##### MATERIAL PROVIDED

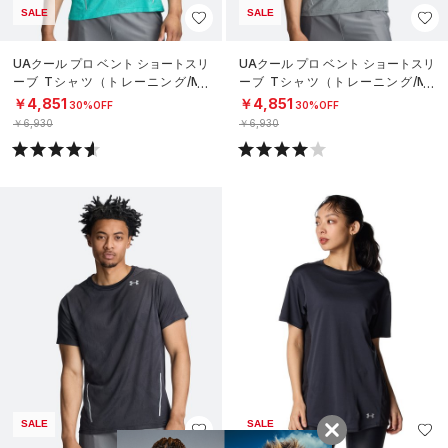
SALE
SALE
UAクール プロ ベント ショートスリ
UAクール プロ ベント ショートスリ
ーブ Tシャツ（トレーニング/ME
ーブ Tシャツ（トレーニング/ME
N）
N）
￥4,851
￥4,851
30%OFF
30%OFF
￥6,930
￥6,930
SALE
SALE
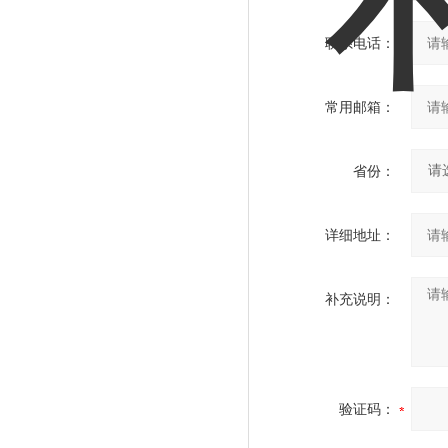
联系电话：
常用邮箱：
省份：
详细地址：
补充说明：
验证码：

##########

- WHAT IS REQUIRED -
Reproduce the rows above, swapping every "SALE" for "CLEARANCE" and changing nothing else. Leave out the pictures.

- EXPECTED ANSWER -
CLEARANCE
CLEARANCE
UAクール プロ ベント ショートスリ
UAクール プロ ベント ショートスリ
ーブ Tシャツ（トレーニング/ME
ーブ Tシャツ（トレーニング/ME
N）
N）
￥4,851
￥4,851
30%OFF
30%OFF
￥6,930
￥6,930
CLEARANCE
CLEARANCE
联系电话：
常用邮箱：
省份：
详细地址：
补充说明：
验证码：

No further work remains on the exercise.